# 2001 Audi TT Quattro 225hp aftermarket exhaust systems



## benocehcap (Apr 2, 2007)

Hi friends,
i have a 2001 Audi TT Quattro 6sp 225hp "8N8" model. And its stock exhaust needs to go! I have been listening to alot of youtube clips to see what is out there and which one would sound the best. 
So far the only one that sounded good was the "eisenmann" system. But the price is just ferociously high!

Please i need ideas!:laugh:


----------



## 20psi now (Feb 26, 2009)

42dd there not that bad on price and sound real good.. or you can do the custom way and have some one build and exhaust that sutes you.


----------



## Black BeauTTy (Jun 11, 2011)

It all depends what you're looking for. I have the exact same car but with lots of mods on board. I found the Borla created too much drone in the cabin at normal cruising speeds. It sounded great during accel and decel but the drone was unbearable. I moved on to Milltek c-b res and never looked back. I have probably 80K on it and it is perfect IMO. It is paired up with 42DD down pipe and sounds terrific. Very livable day to day but free flowing with a nice deep tone but most importantly, no drone.

The input –
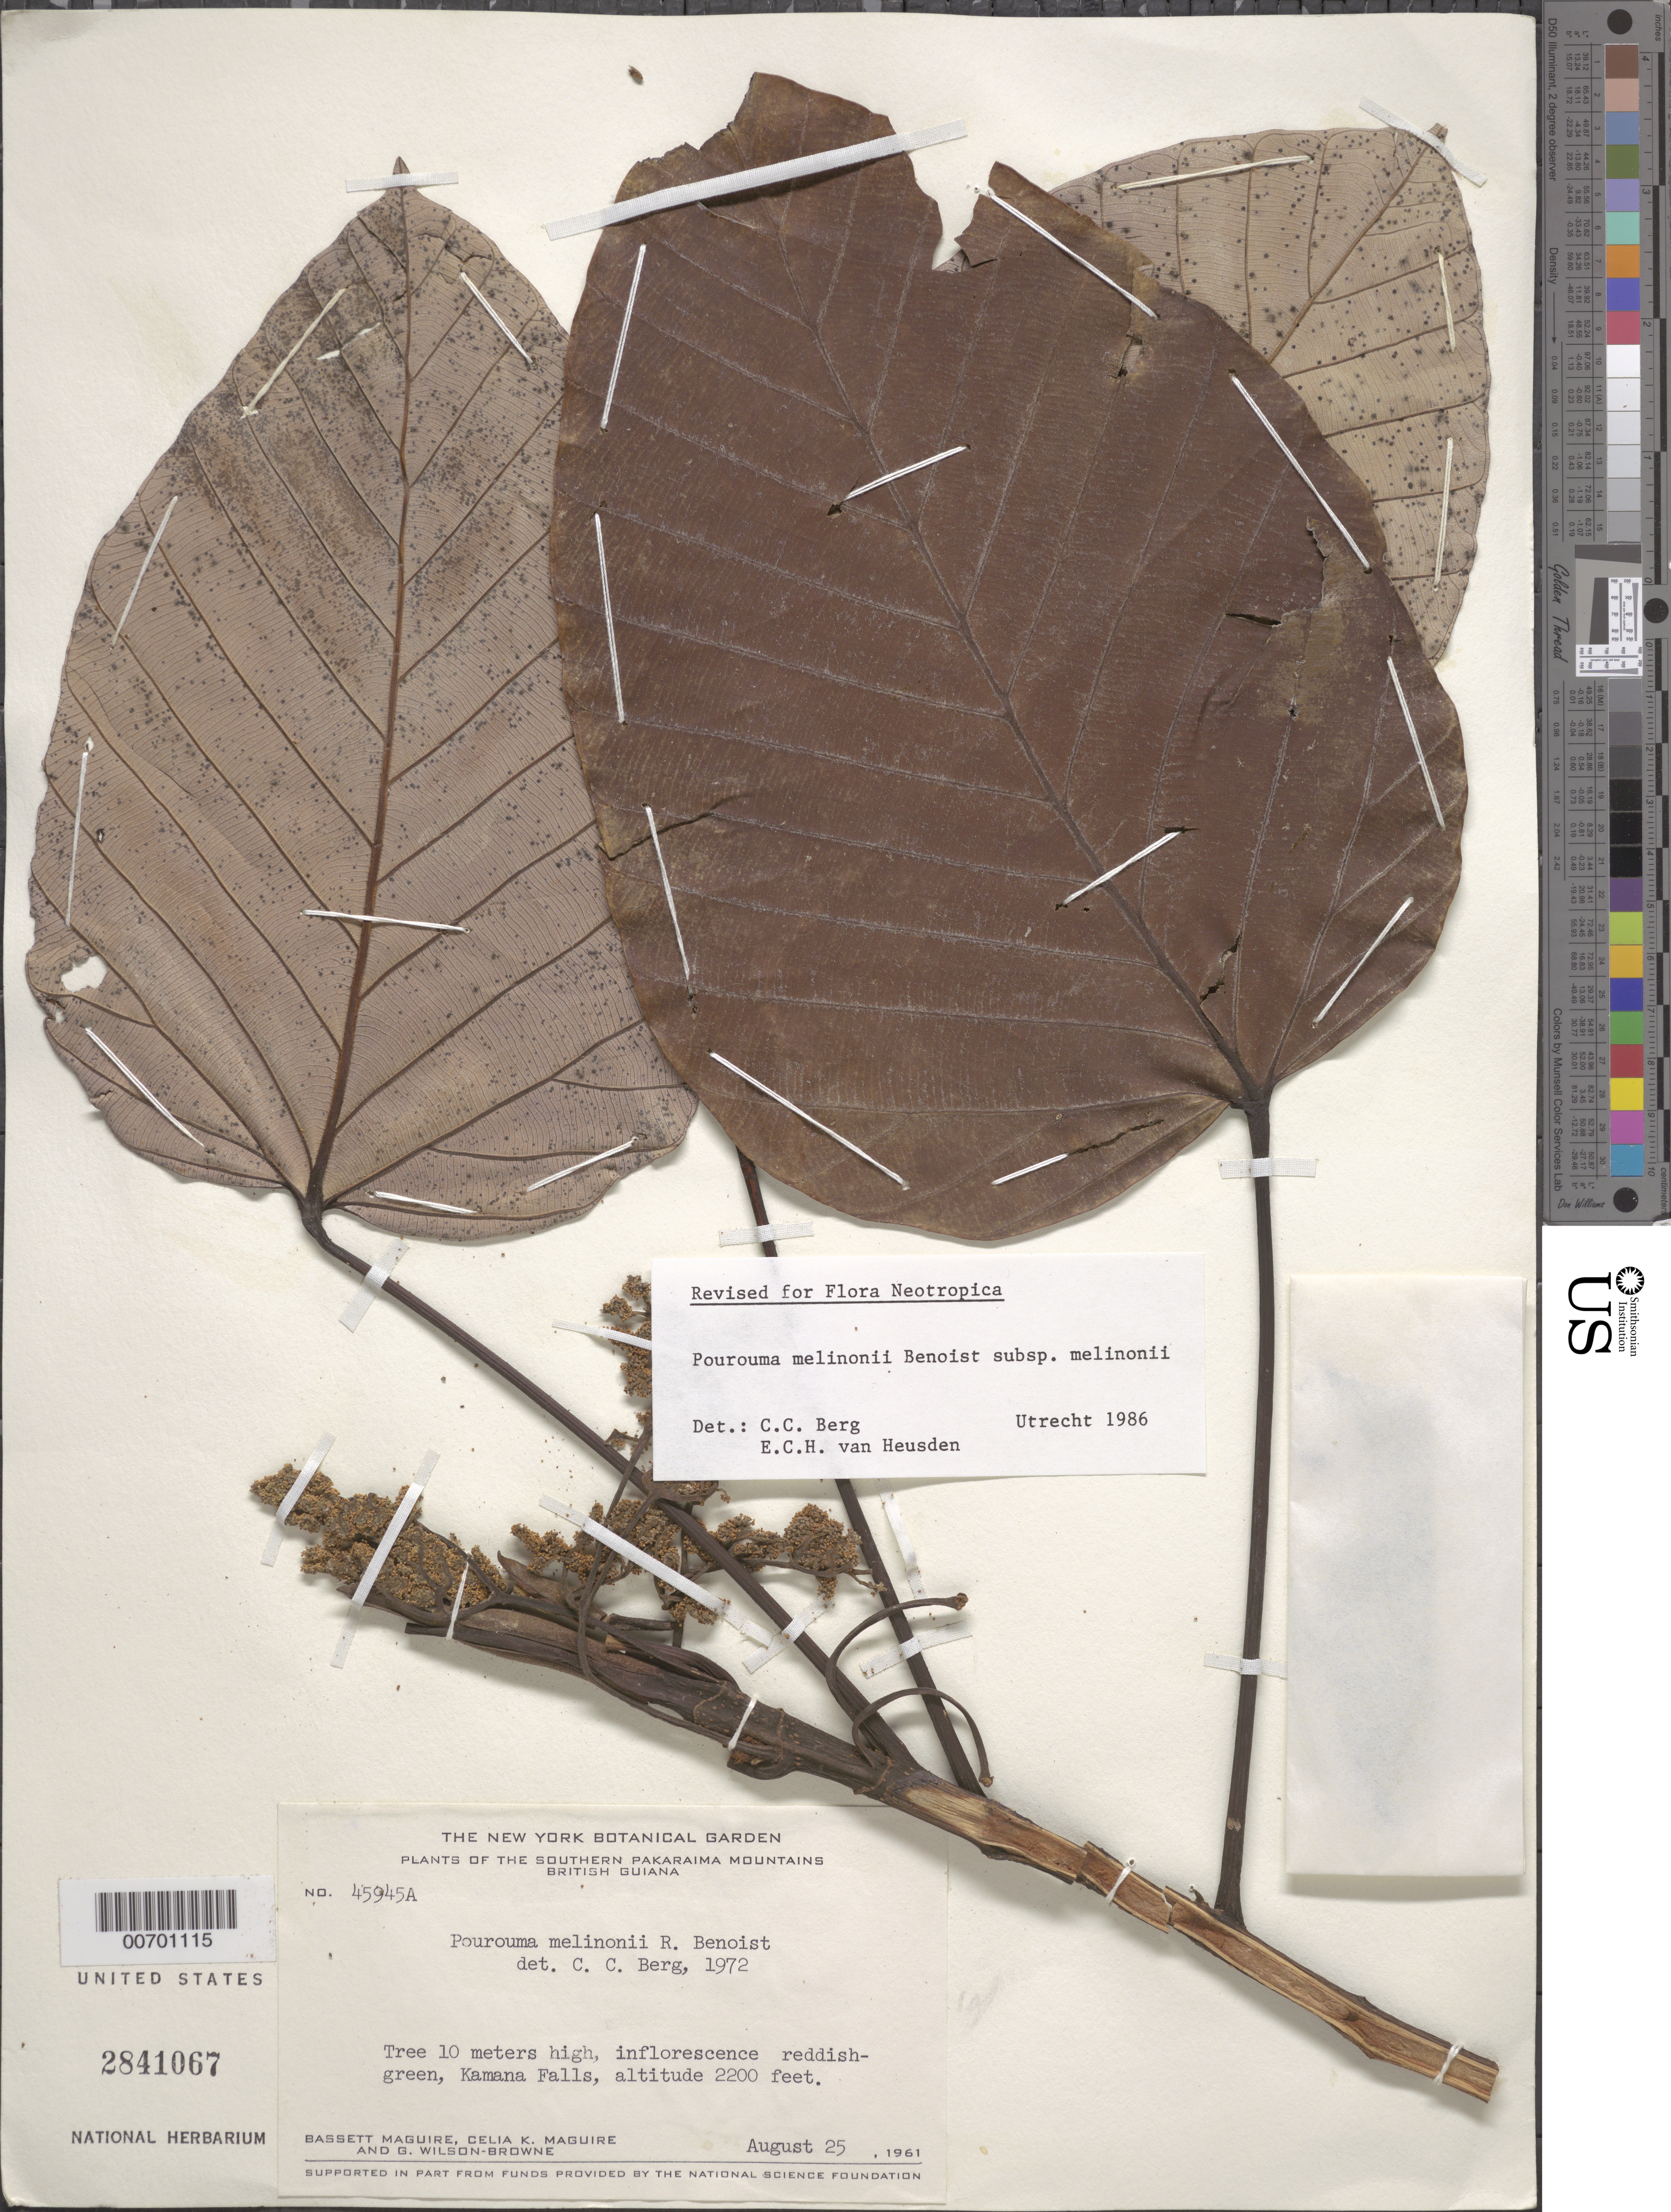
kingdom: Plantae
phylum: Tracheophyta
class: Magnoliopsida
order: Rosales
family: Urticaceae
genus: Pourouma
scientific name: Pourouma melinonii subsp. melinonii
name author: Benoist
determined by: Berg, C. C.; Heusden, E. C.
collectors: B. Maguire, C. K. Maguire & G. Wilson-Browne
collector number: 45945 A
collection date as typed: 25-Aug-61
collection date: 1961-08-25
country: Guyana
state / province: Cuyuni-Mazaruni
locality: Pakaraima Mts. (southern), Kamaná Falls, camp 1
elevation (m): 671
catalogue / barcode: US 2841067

What this exercise asks –
• 1. In the exhaust thread, why did the owner of the identical car replace the Borla system? Answer in one to three sentences.
• 2. Arrange the stretch of the entries from their start through the line containing "locality: Pakaraima Mts." as a JSON list of strings, one string per line, leaving the picture out.

Solution list –
• 1. The Borla sounded great during acceleration and deceleration, but it created too much drone in the cabin at normal cruising speeds. That drone was unbearable, so the owner moved on to the Milltek system.

• 2.
[
  "kingdom: Plantae",
  "phylum: Tracheophyta",
  "class: Magnoliopsida",
  "order: Rosales",
  "family: Urticaceae",
  "genus: Pourouma",
  "scientific name: Pourouma melinonii subsp. melinonii",
  "name author: Benoist",
  "determined by: Berg, C. C.; Heusden, E. C.",
  "collectors: B. Maguire, C. K. Maguire & G. Wilson-Browne",
  "collector number: 45945 A",
  "collection date as typed: 25-Aug-61",
  "collection date: 1961-08-25",
  "country: Guyana",
  "state / province: Cuyuni-Mazaruni",
  "locality: Pakaraima Mts. (southern), Kamaná Falls, camp 1"
]